Wealth extraction moves public money and public assets into private hands through deliberate policy design. This happens through corporate subsidies that deliver billions to specific companies, procurement contracts structured to avoid oversight, infrastructure deals that convert public ownership into private revenue streams, and regulatory frameworks built to protect extraction rather than public interest.

The pattern repeats across sectors and government levels. A state offers a multibillion-dollar subsidy package to attract a company, then taxpayers cover the costs when promised jobs never materialize. Federal agencies declare permanent emergencies to justify no-bid contracts. Water systems get privatized through state preemption of local control. In each case, public resources flow upward to concentrated interests while costs spread across communities and taxpayers.

The mechanisms are embedded in how deals get structured, how oversight gets weakened, and how accountability systems get disabled before extraction begins. Once established, these systems protect themselves—the same interests that benefit from extraction control the political processes that would otherwise shut it down.

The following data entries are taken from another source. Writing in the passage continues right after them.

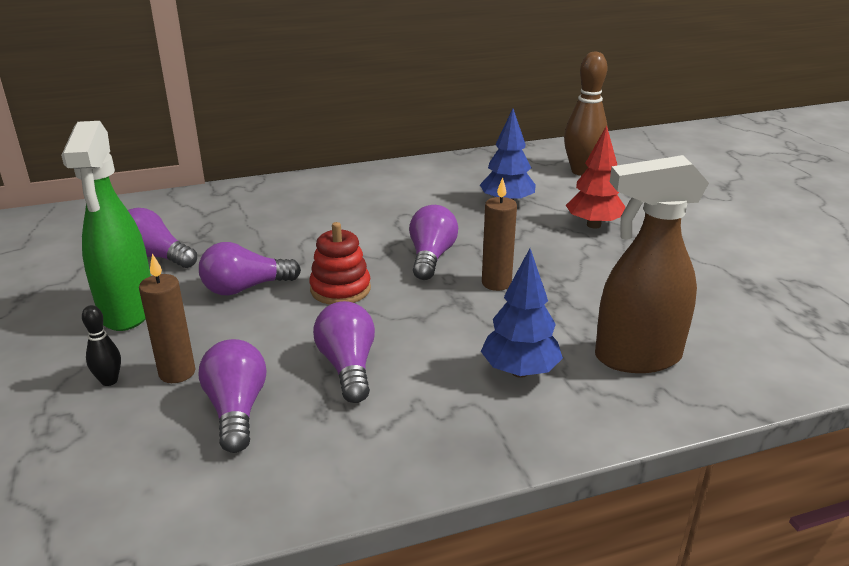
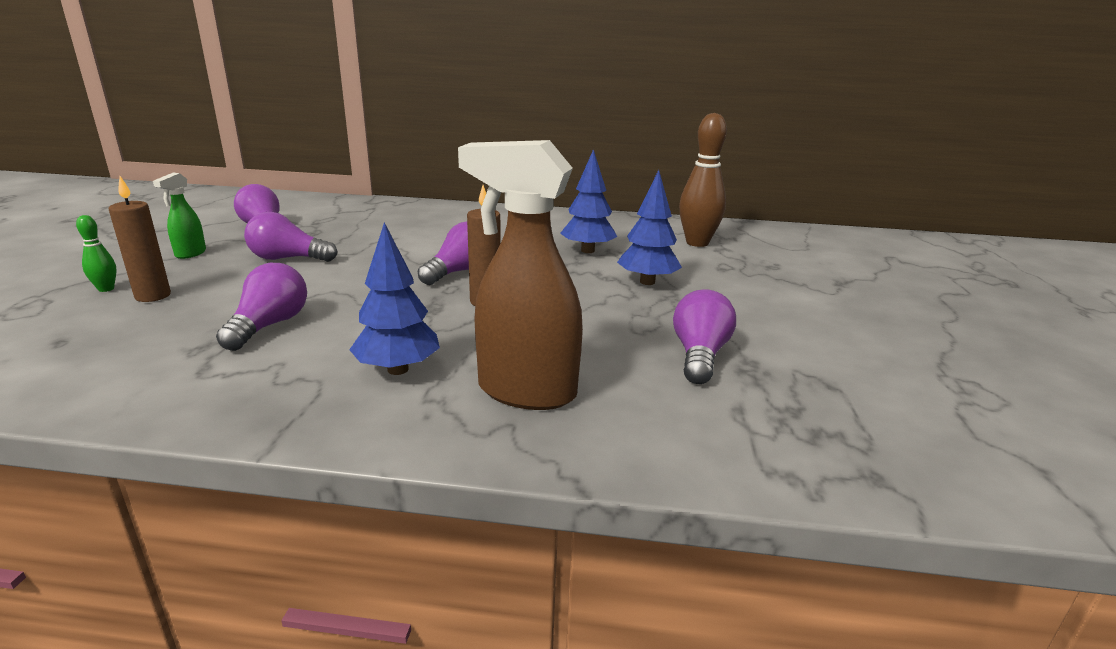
camera: 25 degrees right, 5 degrees down
green spray bottle [61,121,151,331] -> green spray bottle [153,173,206,259], size x0.49
black bowling pin [82,305,121,386] -> green bowling pin [76,215,117,292]
purple light bulb [199,339,266,453] -> purple light bulb moved to [673,289,736,384]
red stacking toy [309,222,371,305] -> none
red tree [566,125,625,228] -> blue tree [617,170,682,285]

The damage compounds. Middle-class families lose economic stability. Communities lose institutional capacity. The national economy loses the broad-based strength that made American prosperity possible. Wealth extraction doesn’t just transfer money—it degrades the systems that would otherwise support shared economic health.

What’s Here

This section documents how extraction works: the deal structures that socialize costs while privatizing gains, the procurement systems designed for minimal accountability, the regulatory frameworks that enable rather than prevent extraction, and the political mechanisms that keep these systems running even when their costs become obvious.

The analyses in the Case Examples subsection connect specific cases to systemic patterns. A billion-dollar corporate subsidy in one state reveals the same structural features as a federal procurement scandal or a municipal infrastructure deal. Understanding these patterns makes the broader architecture visible—and shows why addressing extraction requires more than fixing individual deals.

Wealth extraction shapes contemporary American governance. It explains why public institutions weaken, why economic inequality deepens, why infrastructure crumbles, and how broad prosperity gives way to concentrated gain.